A falta de simpatia por Kate sempre existiu. A atriz, embora tendo um início auspicioso, foi considerada, em meados dos anos 30, veneno de bilheteira. A sua sorte mudou quando interpretou, na Broadway, a personagem principal (nela inspirada, precisamente) da triunfante peça “The Philadelphia Story”. Este projeto virou filme em 1940, tendo igualmente Kate como estrela. A partir daí, o público rendeu-se aos seus encantos e a diva passou a ter uma longa e bem sucedida carreira no cinema.

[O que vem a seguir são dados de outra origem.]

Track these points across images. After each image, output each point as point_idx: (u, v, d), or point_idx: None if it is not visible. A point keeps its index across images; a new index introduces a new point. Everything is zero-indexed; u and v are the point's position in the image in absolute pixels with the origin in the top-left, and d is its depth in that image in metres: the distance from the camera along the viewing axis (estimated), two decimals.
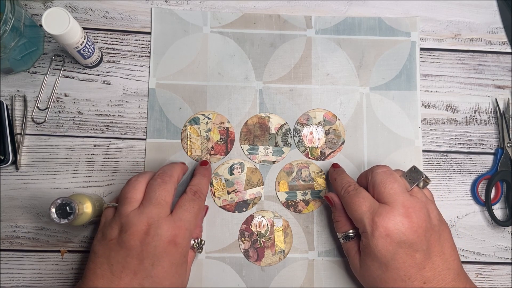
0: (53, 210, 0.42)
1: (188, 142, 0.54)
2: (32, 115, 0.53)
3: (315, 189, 0.53)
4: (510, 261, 0.54)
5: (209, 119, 0.54)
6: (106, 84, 0.54)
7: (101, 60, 0.54)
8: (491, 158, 0.56)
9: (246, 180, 0.53)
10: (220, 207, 0.53)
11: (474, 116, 0.56)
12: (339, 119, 0.55)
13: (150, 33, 0.55)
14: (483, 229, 0.54)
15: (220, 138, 0.54)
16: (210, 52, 0.55)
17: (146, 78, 0.55)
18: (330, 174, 0.52)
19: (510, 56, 0.57)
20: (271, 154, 0.54)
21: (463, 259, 0.53)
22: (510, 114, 0.56)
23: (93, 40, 0.54)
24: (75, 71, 0.54)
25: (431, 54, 0.57)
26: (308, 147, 0.54)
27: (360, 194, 0.45)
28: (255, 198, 0.53)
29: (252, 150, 0.54)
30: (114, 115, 0.54)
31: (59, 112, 0.53)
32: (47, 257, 0.51)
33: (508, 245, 0.54)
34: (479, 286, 0.53)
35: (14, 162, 0.51)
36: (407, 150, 0.55)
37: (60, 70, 0.54)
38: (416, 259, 0.42)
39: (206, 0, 0.56)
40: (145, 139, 0.53)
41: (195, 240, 0.48)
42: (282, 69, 0.56)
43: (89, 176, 0.52)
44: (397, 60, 0.56)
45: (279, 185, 0.53)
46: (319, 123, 0.55)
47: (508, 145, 0.55)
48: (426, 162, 0.55)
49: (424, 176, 0.45)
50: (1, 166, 0.51)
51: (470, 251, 0.54)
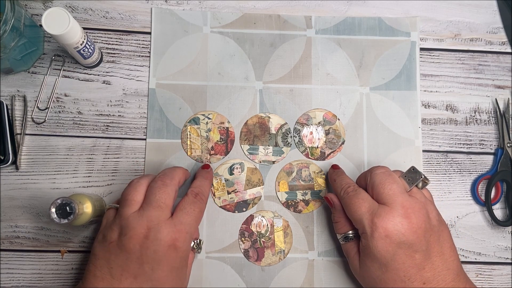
0: (53, 210, 0.42)
1: (188, 142, 0.54)
2: (32, 115, 0.53)
3: (315, 189, 0.53)
4: (510, 261, 0.54)
5: (209, 119, 0.54)
6: (106, 84, 0.54)
7: (101, 60, 0.54)
8: (491, 158, 0.56)
9: (246, 180, 0.53)
10: (220, 207, 0.53)
11: (474, 116, 0.56)
12: (339, 119, 0.55)
13: (150, 33, 0.55)
14: (483, 229, 0.54)
15: (220, 138, 0.54)
16: (210, 52, 0.55)
17: (146, 78, 0.55)
18: (330, 175, 0.52)
19: (510, 56, 0.57)
20: (271, 154, 0.54)
21: (463, 259, 0.53)
22: (510, 114, 0.56)
23: (93, 40, 0.54)
24: (75, 71, 0.54)
25: (431, 54, 0.57)
26: (308, 147, 0.54)
27: (360, 195, 0.45)
28: (255, 198, 0.53)
29: (252, 150, 0.54)
30: (114, 115, 0.54)
31: (59, 112, 0.53)
32: (47, 257, 0.51)
33: (508, 245, 0.54)
34: (479, 286, 0.53)
35: (14, 162, 0.51)
36: (407, 150, 0.55)
37: (60, 70, 0.54)
38: (416, 259, 0.42)
39: (206, 0, 0.56)
40: (145, 139, 0.53)
41: (194, 241, 0.48)
42: (282, 69, 0.56)
43: (89, 176, 0.52)
44: (397, 60, 0.56)
45: (279, 185, 0.53)
46: (319, 123, 0.55)
47: (508, 145, 0.55)
48: (426, 162, 0.55)
49: (423, 176, 0.45)
50: (1, 166, 0.51)
51: (470, 251, 0.54)
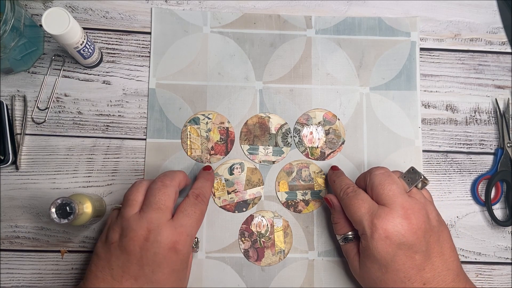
0: (53, 210, 0.42)
1: (188, 142, 0.54)
2: (32, 115, 0.53)
3: (315, 189, 0.53)
4: (510, 261, 0.54)
5: (209, 119, 0.54)
6: (106, 84, 0.54)
7: (101, 60, 0.54)
8: (491, 158, 0.56)
9: (246, 180, 0.53)
10: (220, 207, 0.53)
11: (474, 116, 0.56)
12: (339, 119, 0.55)
13: (150, 33, 0.55)
14: (483, 229, 0.54)
15: (220, 138, 0.54)
16: (210, 52, 0.55)
17: (146, 78, 0.54)
18: (329, 176, 0.51)
19: (510, 56, 0.57)
20: (271, 154, 0.54)
21: (463, 259, 0.53)
22: (510, 114, 0.56)
23: (93, 40, 0.54)
24: (75, 71, 0.54)
25: (431, 54, 0.57)
26: (308, 147, 0.54)
27: (359, 196, 0.45)
28: (255, 198, 0.53)
29: (252, 150, 0.54)
30: (114, 115, 0.54)
31: (59, 112, 0.53)
32: (47, 257, 0.51)
33: (508, 245, 0.54)
34: (479, 286, 0.53)
35: (14, 162, 0.51)
36: (407, 150, 0.55)
37: (60, 70, 0.54)
38: (416, 260, 0.42)
39: (206, 0, 0.56)
40: (145, 139, 0.53)
41: None
42: (282, 69, 0.55)
43: (89, 176, 0.52)
44: (397, 60, 0.56)
45: (279, 185, 0.53)
46: (319, 123, 0.55)
47: (508, 145, 0.55)
48: (426, 162, 0.55)
49: (422, 177, 0.45)
50: (1, 166, 0.51)
51: (470, 251, 0.54)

Quando penso na possibilidade de criar uma “boxset” de cinco filmes de Kate surge-me uma dor de cabeça porque me deparo com imensos títulos prestigiosos e sumarentos (e em vários géneros): “Little Women”, “The Philadelphia Story”, “Adam’s Rib”, “The African Queen”, “The Lion in Winter”… e, claro, a minha comédia favorita, a mais inteligentemente disparatada comédia que já foi realizada (e duvido que se volte a fazer tal loucura dado vivermos, hoje, num mundo seríssimo, cinzento, politicamente “muito” correto, enfim, hipócrita), “Bringing Up Baby”.

Ao falar de Kate é inevitável não mencionar Spencer Tracy, um dos melhores atores de sempre e, muito provavelmente, o homem que a atriz mais amou. Os dois são grandes em solitário, mas quando se unem, a magia acontece. E acontece num pretexto muito particular. Espanta-me que vários dos filmes em que ambos entraram sejam tão liberais, tão feministas, ainda mais quando vêm com o selo do estúdio mais conservador, a MGM.

Com filmes cheios de boas performances e cotações e uma lareira apinhada de Óscares, Kate, que nasceu há 110 anos, enche-me a alma cinéfila.